● The task: Please give the number of lines in the material below that contain "buttons", without further comment.

● Records for the task:
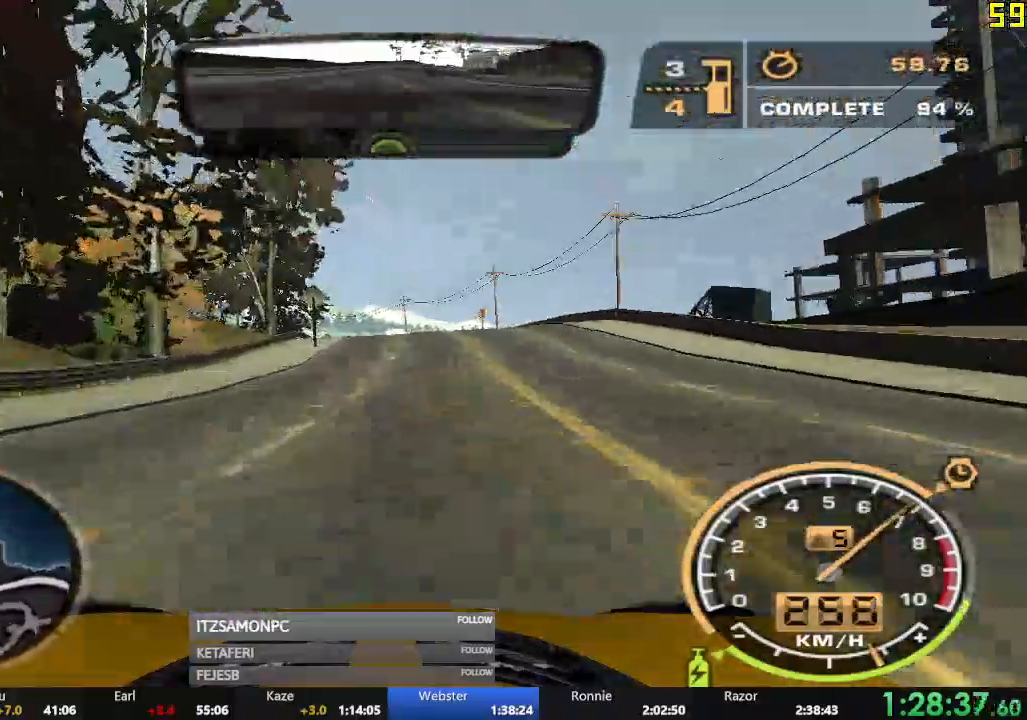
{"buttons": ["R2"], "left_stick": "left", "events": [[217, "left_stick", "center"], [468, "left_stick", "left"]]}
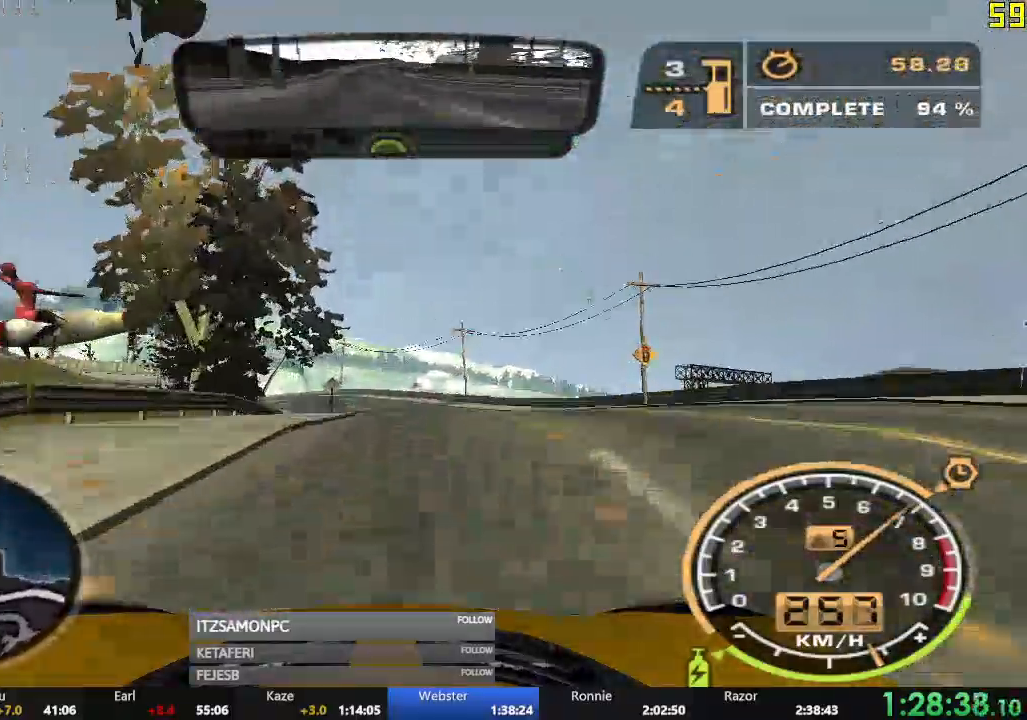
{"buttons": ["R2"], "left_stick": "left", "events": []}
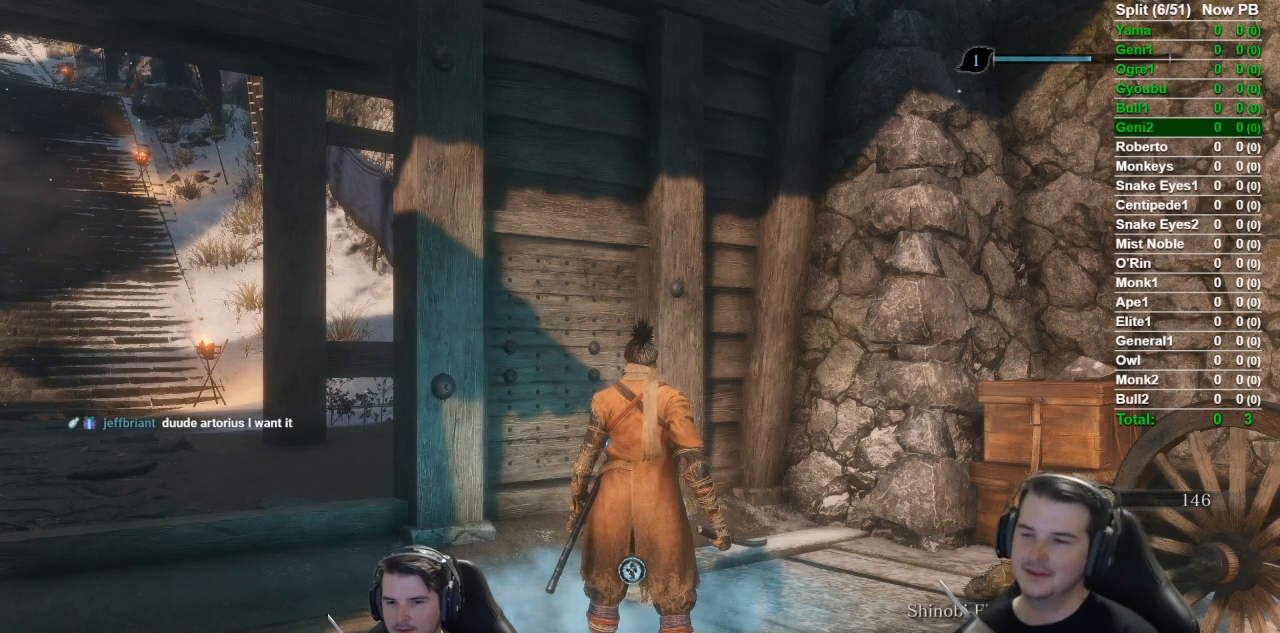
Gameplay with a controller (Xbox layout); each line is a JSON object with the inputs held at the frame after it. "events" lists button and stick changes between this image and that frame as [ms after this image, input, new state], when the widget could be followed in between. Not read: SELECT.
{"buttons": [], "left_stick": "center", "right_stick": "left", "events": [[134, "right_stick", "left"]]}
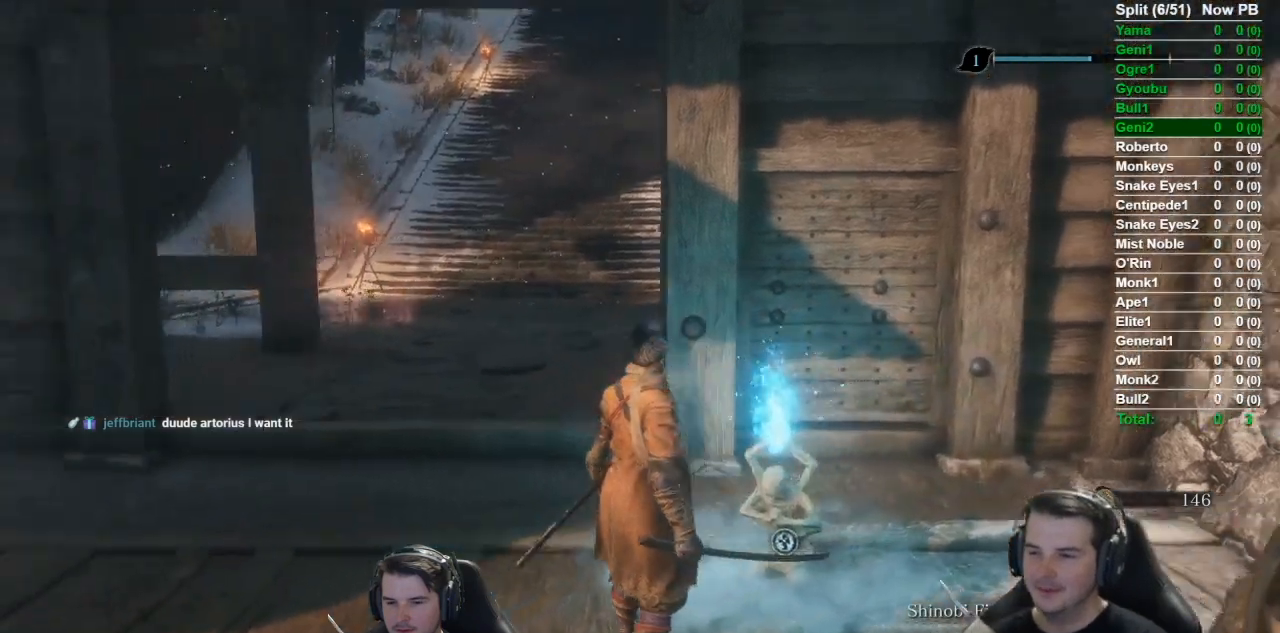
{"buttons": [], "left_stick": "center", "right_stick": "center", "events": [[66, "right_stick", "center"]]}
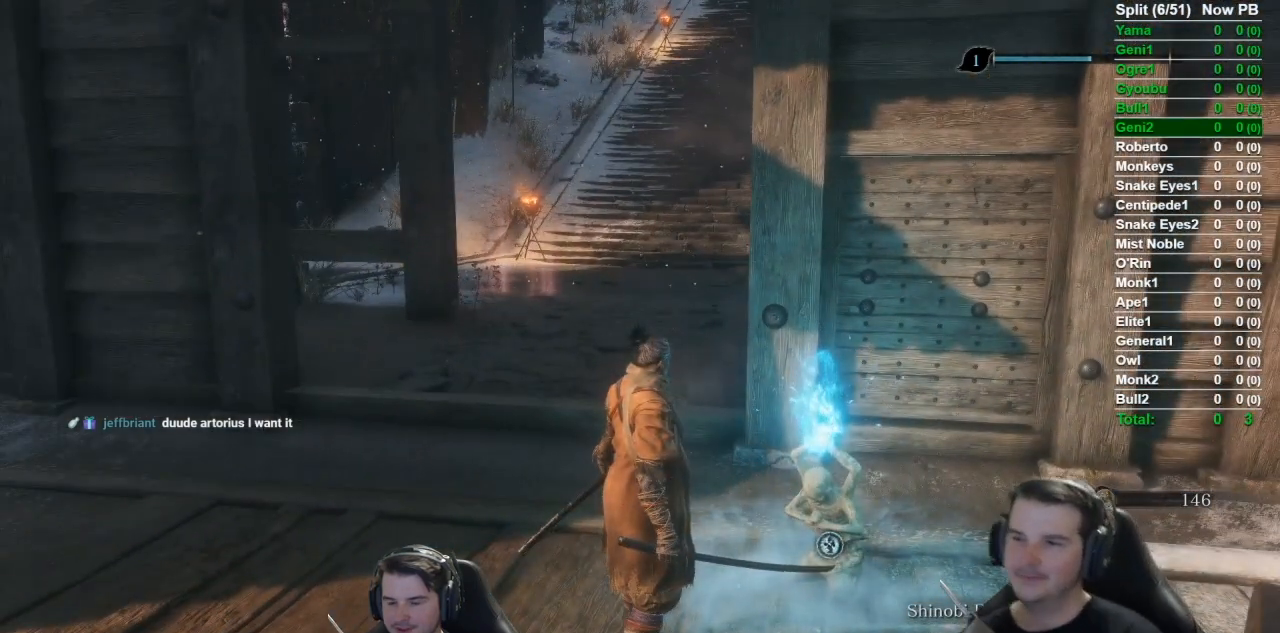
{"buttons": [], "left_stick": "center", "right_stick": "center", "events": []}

● Exercise response: 5